Doctors say that misdiagnosed food allergies appear to be on the rise, and countless families are needlessly avoiding certain foods and spending hundreds of dollars on costly nonallergenic supplements. In extreme cases, misdiagnosed allergies have put children at risk for malnutrition.

And avoiding food in the mistaken fear of allergy may be making the overall problem worse — by making children more sensitive to certain foods when they finally do eat them.

More than 11 million Americans, including 3 million children, are estimated to have food allergies, most commonly to milk, eggs, peanuts and soy. The prevalence among children has risen 18 percent in the past decade, according to the Centers for Disease Control and Prevention. While the increase appears to be real, so does the increase in misdiagnosis.

The culprit appears to be the widespread use of simple blood tests for antibodies that could signal a reaction to food.
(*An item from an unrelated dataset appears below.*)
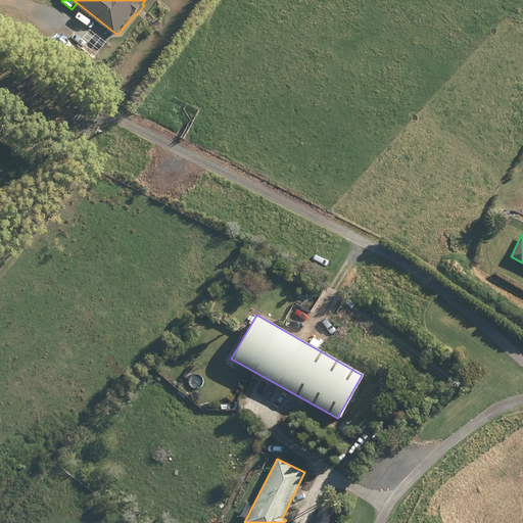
All buildings are outlined.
The tests have emerged as a quick, convenient alternative to uncomfortable skin testing and time-consuming “food challenge” tests, which measure a child’s reaction to eating certain foods under a doctor’s supervision.

The problem in each of the examples above isn’t the absence of data, it’s too much data, or the misinterpretation (for reasons of ignorance or politics) of existing data.  It’s a cheap and easy shot to add here that the same phenomenon seems to be a part of the hysteria about global warming, but I’m going to do it anyway.

Just as the MRI in Canada, by revealing hitherto hidden, but perfectly normal information, caused a brain tumor panic, so too did the recent ability to take the earth’s temperature cause a panic.  And just as people were loath to admit that lifestyle and money could affect breast cancer, and instead tried to blame paranoid bugaboos such as water and power lines, so too have greenies been loath to admit that the earth has a cycle, and they are instead trying to blame American capitalism.  And just as we’re discovering that the wrong tests yield the wrong data about food allergies, we’re increasingly learning that the warmies have been messing with or misreading the data about the climate.

We all know the line that a little knowledge can be a dangerous thing.  It turns out that in our modern, politically driven, somewhat paranoid era, a lot of knowledge, misinterpreted or messed with, can be a damn dangerous thing too.

UPDATE:  I can’t resist adding this little story, about hitherto unknown animal species coming to light in the rainforest.  We bemoan the decrease in population of animals that we know exist, but we still have the hubris to think we’re aware of all animals.  In the cycle of life, species come and species go, and we don’t know everything about all of them.